In the forward to a collection of essays about the house church movement by Wang and others, Ian Johnson, the author of The Souls of China, described Wang’s approach as “radical openness.” While that approach entailed risks, Wang felt it was essential.  “I feel that the bigger risk is being underground,” he told Johnson, “We won’t have a free attitude if we don’t act free. A basic attitude of being a Christian is to be free. But you can’t act free if you think you’re a criminal.”  

As for the party’s effort to portray Christianity as alien and dangerous to China, Wang considered it neither “`Western’ nor ‘foreign’ but a universal faith that just happened to have been founded in the part of the world that we today call the Middle East,” Johnson wrote.    

By the time the authorities raided Early Rain and arrested Wang, it had grown to several hundred members. Part of the appeal was Wang’s sermons, according to Johnson.  

These “were not homilies he squeezed into the service quickly so everyone could get to the parish hall for coffee and donuts,” Johnson wrote. Instead, “they were beautifully crafted, logically organized educational experiences in Christianity.… He didn’t present Christianity as an obligation or chore but as an essential part of making sense of the society around us.”   

`In the Face of Persecution, What Will I Do?’ 

Wang also wrote another document in the months before his arrest: “In the Face of Persecution, What Will I Do?” consists of a series of detailed pledges he said he would keep before his arrest and while in prison.  

He said he wouldn’t admit guilt or accept “ideological reform,” which is coercive indoctrination that the party conducts in prisons and labor camps. He planned to continue “sharing the Gospel whether in the police station, detention center, prison, or any other detention facility.”  

Wang also resolved to “request the freedom to obtain and read the Bible during my breaks from inquiry and interrogation. If I cannot acquire or am forbidden to read the Bible, I will disobey in a peaceful manner and will not cooperate with the police’s inquiry and questioning.”  

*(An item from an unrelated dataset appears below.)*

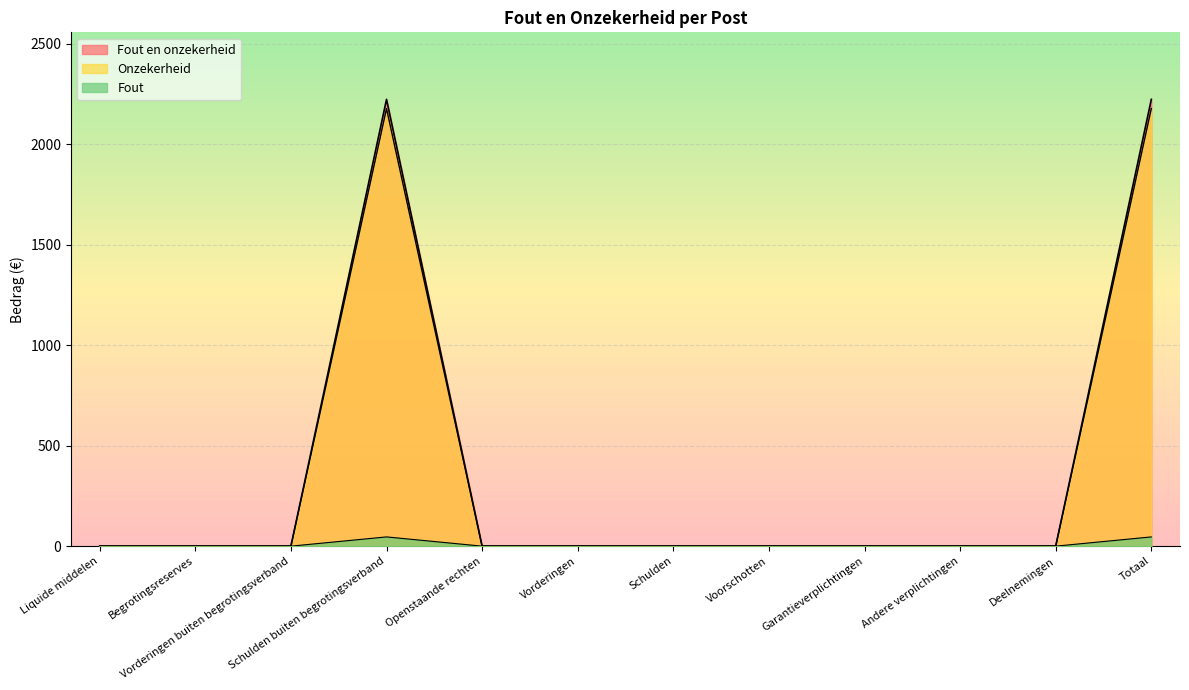

Reading right to left, transcribe all the data shown in this chart.

Fout: Totaal=2223	Deelnemingen=0	Andere verplichtingen=0	Garantieverplichtingen=0	Voorschotten=0	Schulden=0	Vorderingen=0	Openstaande rechten=0	Schulden buiten begrotingsverband=2223	Vorderingen buiten begrotingsverband=0	Begrotingsreserves=0	Liquide middelen=0
Onzekerheid: Totaal=2177	Deelnemingen=0	Andere verplichtingen=0	Garantieverplichtingen=0	Voorschotten=0	Schulden=0	Vorderingen=0	Openstaande rechten=0	Schulden buiten begrotingsverband=2177	Vorderingen buiten begrotingsverband=0	Begrotingsreserves=0	Liquide middelen=0
Fout en onzekerheid: Totaal=46	Deelnemingen=0	Andere verplichtingen=0	Garantieverplichtingen=0	Voorschotten=0	Schulden=0	Vorderingen=0	Openstaande rechten=0	Schulden buiten begrotingsverband=46	Vorderingen buiten begrotingsverband=0	Begrotingsreserves=0	Liquide middelen=0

A caveat runs through the document: Wang would uphold his pledges “unless the police torture me brutally to the point of crushing my health and spirit.”    

The lack of news about Wang is troubling.  

“No one has been able to verify his mental and emotional health,” Rana Siu Inboden of the Robert S. Strauss Center at the University of Texas at Austin told me. “The Chinese government refuses [to let] Wang Yi’s family or international experts to visit him. If the Chinese government has treated him well and is respecting human rights as they state, they should allow unfettered access to Wang Yi and other prisoners of conscience.”  

President Joe Biden didn’t mention human rights, democracy, or political prisoners in his State of the Union Address in March, when he listed the ways he said his administration is “standing up” to China – such as on Taiwan and trade.  

Biden has also argued that the struggle between democracy and authoritarianism will “define our future.” That struggle will be won by individuals like Wang Yi, who sacrifice their freedom, health, and sometimes their lives. The United States should do everything it can to support them.